- **DIRECTIVES**
**a)** According to the patch thread, why did CI not catch either issue?
**b)** Resume the patch thread on reverting the gt_remove devm change, starting after its last line.

- **SUPPLIED PASSAGE**
[PATCH] Revert "drm/xe: make gt_remove use devm"
Matthew Auld
matthew.auld at intel.com
Wed May 29 08:26:22 UTC 2024
Hi,
On 28/05/2024 19:27, Daniele Ceraolo Spurio wrote:
>
>
> On 5/28/2024 11:23 AM, Daniele Ceraolo Spurio wrote:
>> The gt_remove function was explictly added as part of the remove flow
>> instead of using drmm/devm automatic cleanup due to it being illegal
>> to remove a component after the driver has been detached from the pci
>> device; the GSC proxy component is removed as part of gt_remove, so we
>> need to do it in the pci cleanup flow. The function already has a
>> comment above it to explain this.
>>
>> Note that the change to use the devm also caused an invalid pointer
>> deref in the gsc_proxy unbind function, but I didn't bother to debug
>> which pointer was bad since we shouldn't be calling the unbind that
>> late anyway and this revert fixes it.
>
> Here is the bad pointer deref log in case anyone wants to have a better
> look:
>
> https://intel-gfx-ci.01.org/tree/intel-xe/xe-pw-134099v1/shard-lnl-8/igt@xe_module_load@reload.html
I also ran into this. If we remove the explicit pci_set_drvdata(pdev,
NULL) in our pci remove callback, and rather let the core driver do it
for us, it seems to fix the above. But then we trigger:
<4> [69.885925] WARNING: CPU: 2 PID: 1441 at drivers/base/devres.c:690
devres_release_group+0x103/0x120
Which I am not too sure about.
Anyway, if it is indeed a no-go to use devm here,
Reviewed-by: Matthew Auld <matthew.auld at intel.com>
>
> Daniele
>
>>
>> Both issue were not seen in CI because the GSC loading is temporarily
>> disabled due to a critical bug, which means we're not binding the
>> component.
>>
>> Signed-off-by: Daniele Ceraolo Spurio <daniele.ceraolospurio at intel.com>
>> Cc: Matthew Auld <matthew.auld at intel.com>
>> Cc: Andrzej Hajda <andrzej.hajda at intel.com>
>> Cc: Rodrigo Vivi <rodrigo.vivi at intel.com>
>> ---
>> drivers/gpu/drm/xe/xe_device.c | 22 ++++++++++++++++++++--
>> drivers/gpu/drm/xe/xe_gt.c | 16 +++++++++-------
>> drivers/gpu/drm/xe/xe_gt.h | 1 +
>> 3 files changed, 30 insertions(+), 9 deletions(-)

[Stored records]
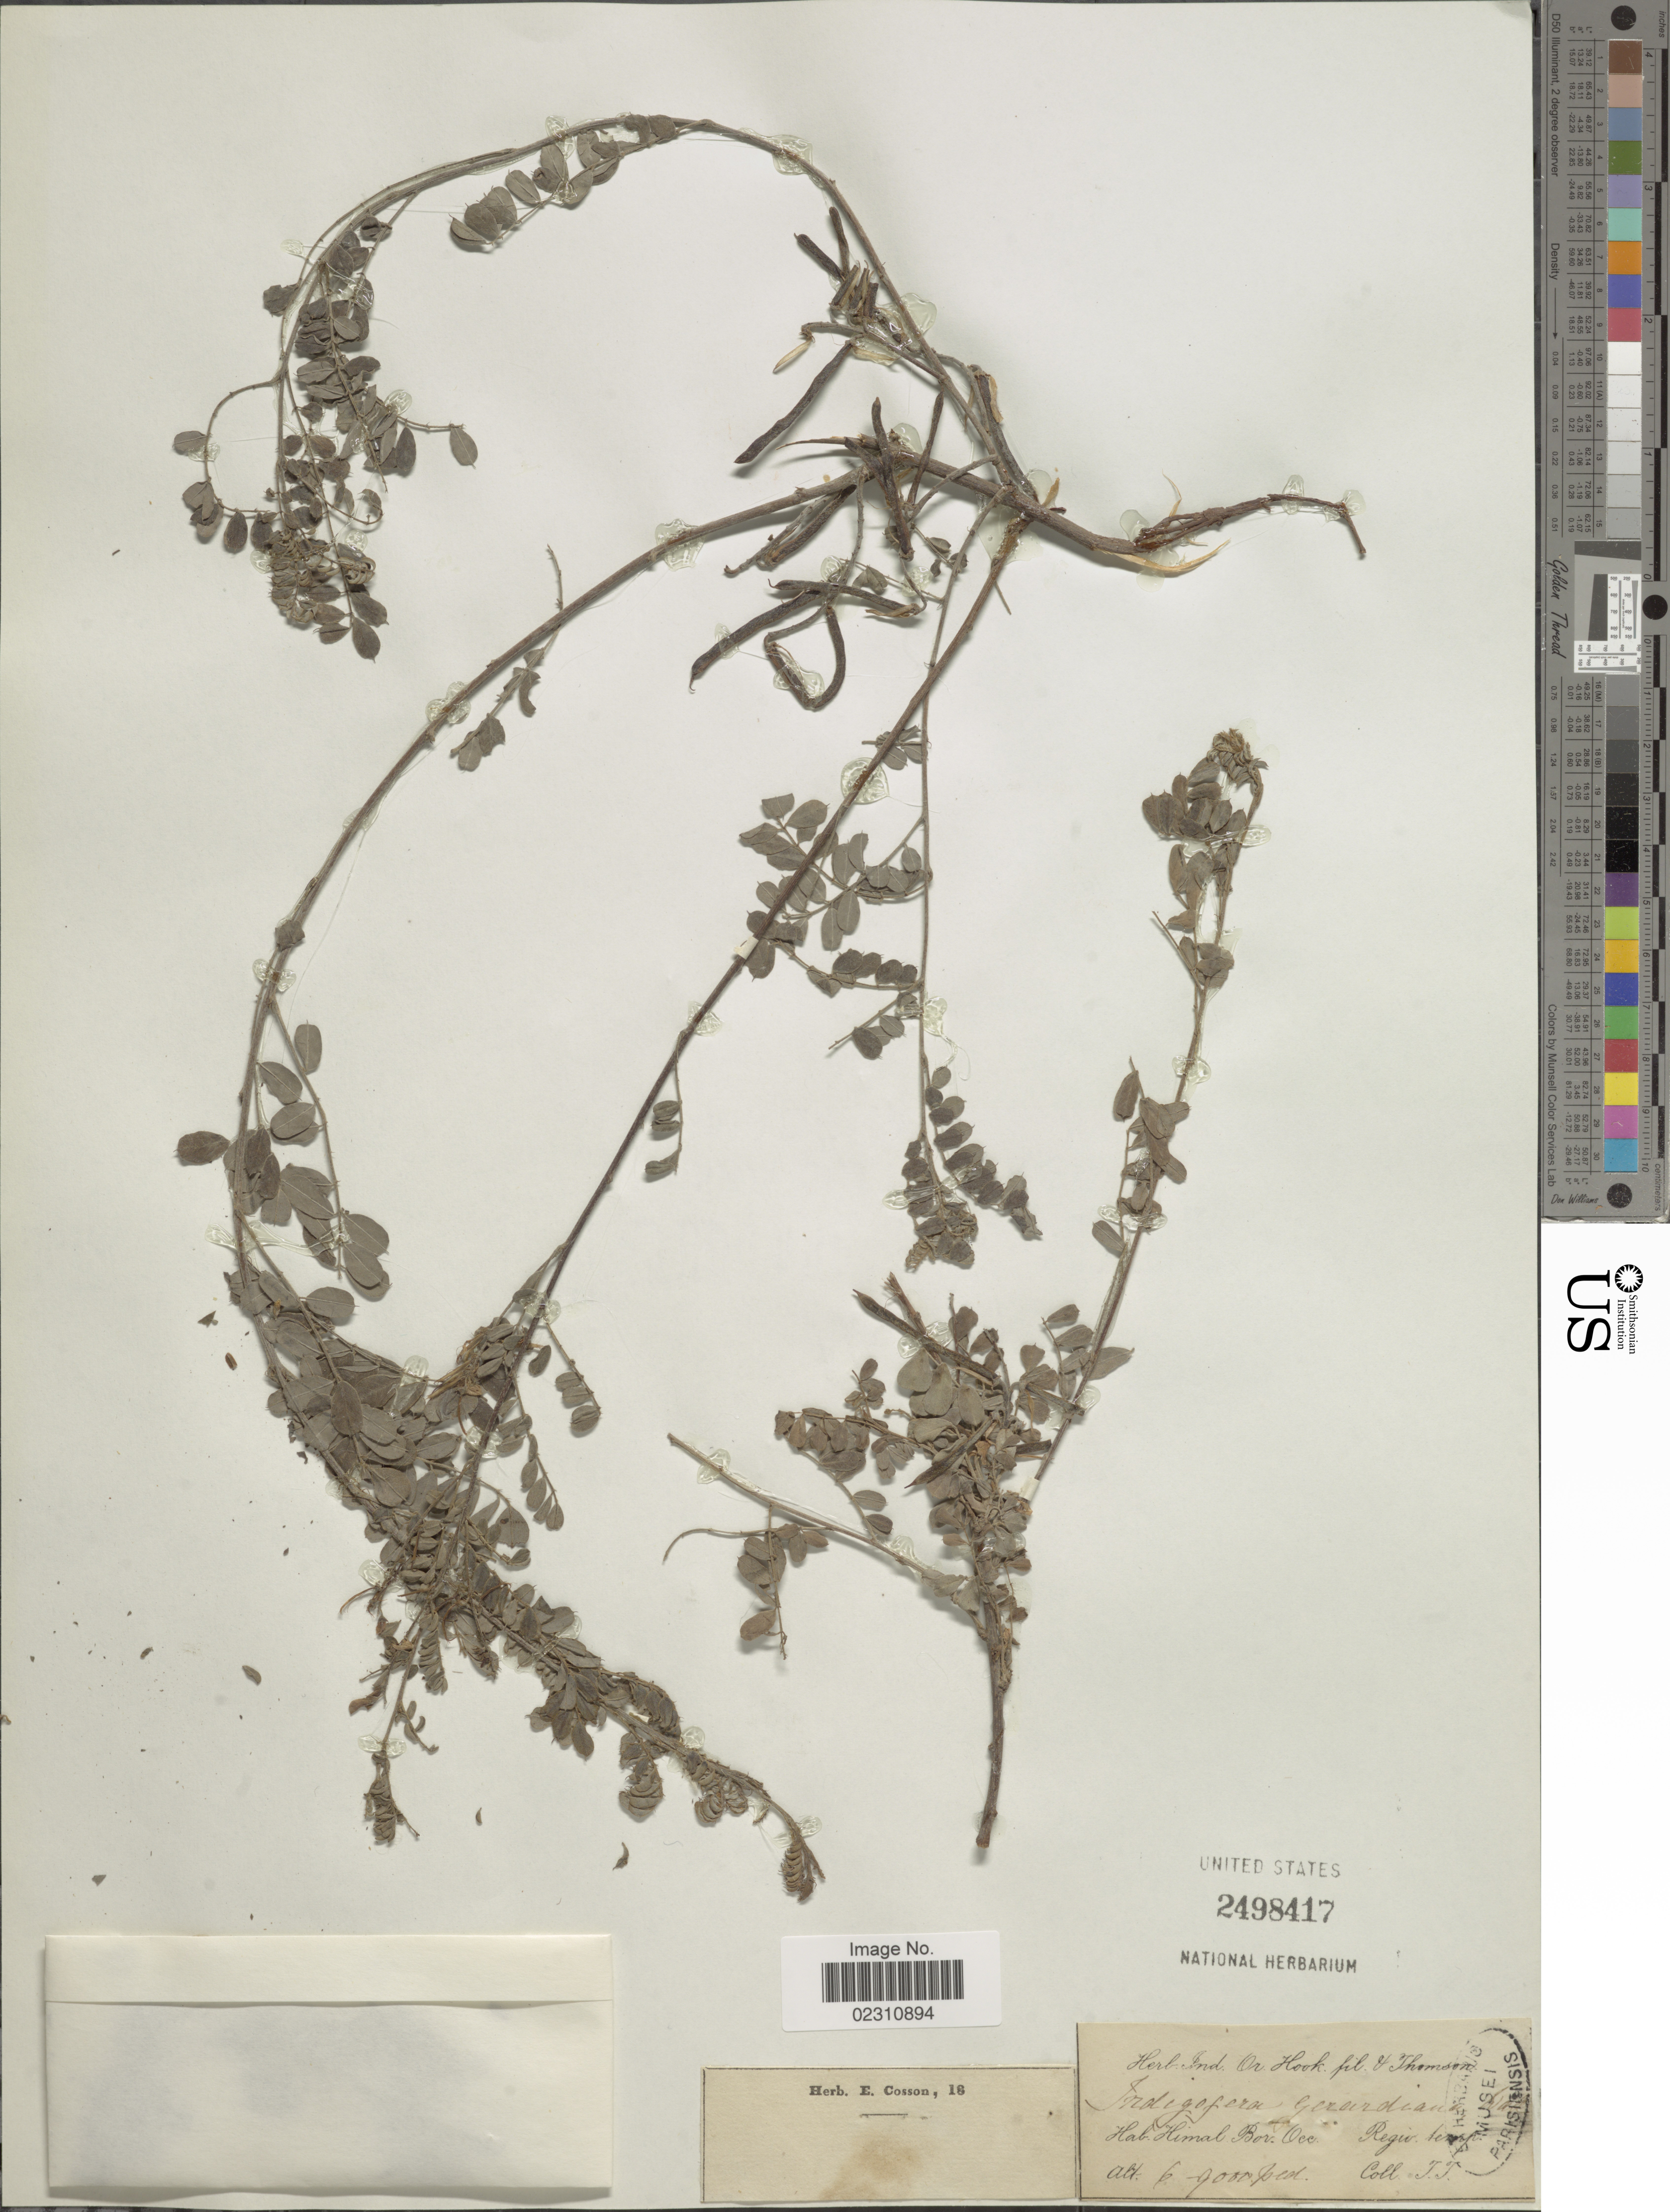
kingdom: Plantae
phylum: Tracheophyta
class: Magnoliopsida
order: Fabales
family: Fabaceae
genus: Indigofera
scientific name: Indigofera gerardiana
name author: Wall.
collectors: T. Thomson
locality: Himal. Bor. Occ. Regio temp.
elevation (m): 1829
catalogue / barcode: US 2498417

- **ANSWER LIST**
**a)** GSC loading is temporarily disabled because of a critical bug, so the component is not being bound.

**b)**
>>
>> diff --git a/drivers/gpu/drm/xe/xe_device.c
>> b/drivers/gpu/drm/xe/xe_device.c
>> index 85c1b0c406a6..4c44f23e58ea 100644
>> --- a/drivers/gpu/drm/xe/xe_device.c
>> +++ b/drivers/gpu/drm/xe/xe_device.c
>> @@ -549,6 +549,7 @@ int xe_device_probe(struct xe_device *xe)
>> struct xe_tile *tile;
>> struct xe_gt *gt;
>> int err;
>> + u8 last_gt;
>> u8 id;
>> xe_pat_init_early(xe);
>> @@ -647,16 +648,18 @@ int xe_device_probe(struct xe_device *xe)
>> goto err_irq_shutdown;
>> for_each_gt(gt, xe, id) {
>> + last_gt = id;
>> +
>> err = xe_gt_init(gt);
>> if (err)
>> - goto err_irq_shutdown;
>> + goto err_fini_gt;
>> }
>> xe_heci_gsc_init(xe);
>> err = xe_display_init(xe);
>> if (err)
>> - goto err_irq_shutdown;
>> + goto err_fini_gt;
>> err = drm_dev_register(&xe->drm, 0);
>> if (err)
>> @@ -672,6 +675,15 @@ int xe_device_probe(struct xe_device *xe)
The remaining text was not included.